Comment by 🚀 astrowat
Re: "I’m pondering about self hosting a small gopher hole on my…"
Re: with docker - you want to make sure you don’t elevate access unnecessarily and have a non-root user to run the process. I know it’s possible to escape the container if it’s not secured.
🚀 astrowat [OP, I was there 3000 years ago…]
Apr 16 · 3 weeks ago
2 Later Comments ↓
🐙 norayr [mod] · Apr 20 at 00:20:
there's old good chroot, back in decades ago people were running servers in chroots when they weren't sure. and chroots could be very small.
if the binary was statically compiled it basically needed just a kernel and its own configs.
but i am much more interested in how do you run a gopher bbs for meshtastic?
can i guess? you have a program that presents itself as socks proxy for your gopher browser. then instead of proxying it talks to a meshtastic device. on the other side a similar program gets a request and passes it to a gopher server.
i am writing such a program, have it half baked, need to concentrate and continue. how do you do this? can you explain what you do?

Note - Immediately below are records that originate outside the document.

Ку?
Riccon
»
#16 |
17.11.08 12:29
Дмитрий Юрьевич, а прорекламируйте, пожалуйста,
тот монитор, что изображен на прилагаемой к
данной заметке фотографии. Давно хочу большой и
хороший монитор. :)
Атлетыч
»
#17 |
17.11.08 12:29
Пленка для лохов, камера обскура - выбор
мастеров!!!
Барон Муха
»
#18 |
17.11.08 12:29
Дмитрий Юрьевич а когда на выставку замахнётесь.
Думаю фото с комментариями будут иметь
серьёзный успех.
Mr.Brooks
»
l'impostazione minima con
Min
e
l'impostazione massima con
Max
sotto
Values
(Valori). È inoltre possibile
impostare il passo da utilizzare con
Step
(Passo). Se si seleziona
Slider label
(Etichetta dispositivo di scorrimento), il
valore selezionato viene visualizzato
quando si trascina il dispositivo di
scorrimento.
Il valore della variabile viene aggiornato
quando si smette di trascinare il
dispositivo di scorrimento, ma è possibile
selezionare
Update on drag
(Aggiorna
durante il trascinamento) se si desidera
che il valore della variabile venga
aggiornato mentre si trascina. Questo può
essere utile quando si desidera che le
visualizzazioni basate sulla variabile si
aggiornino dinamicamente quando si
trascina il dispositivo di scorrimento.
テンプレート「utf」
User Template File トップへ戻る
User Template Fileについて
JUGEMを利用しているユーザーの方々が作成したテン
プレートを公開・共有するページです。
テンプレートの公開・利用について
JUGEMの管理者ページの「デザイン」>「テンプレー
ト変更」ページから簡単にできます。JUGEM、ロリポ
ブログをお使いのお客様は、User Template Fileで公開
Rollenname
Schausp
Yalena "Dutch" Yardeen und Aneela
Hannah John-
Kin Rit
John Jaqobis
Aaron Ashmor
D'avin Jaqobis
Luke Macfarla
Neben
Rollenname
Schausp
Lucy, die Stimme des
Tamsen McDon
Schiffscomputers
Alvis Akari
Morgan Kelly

🚀 astrowat [OP] · Apr 20 at 11:24:
I’m using MeshGopher (not mine - https://github.com/jmansell90/meshgopher) which has a very basic gopher server built in, the builtin client chats via DM and will chunk text to get around the 200 byte limit. I was thinking about using gophernicus to add a bit of dynamic content (weather, etc).
Original Post
I’m pondering about self hosting a small gopher hole on my raspberry pi. It’s mostly for #meshtastic (I’m using it as a BBS), but I’d like to show it off to people without a mesh of their own. Would it be a bad idea to open port 70 on my firewall? I’m intentionally avoiding any cgi so the surface area of attack in smallish.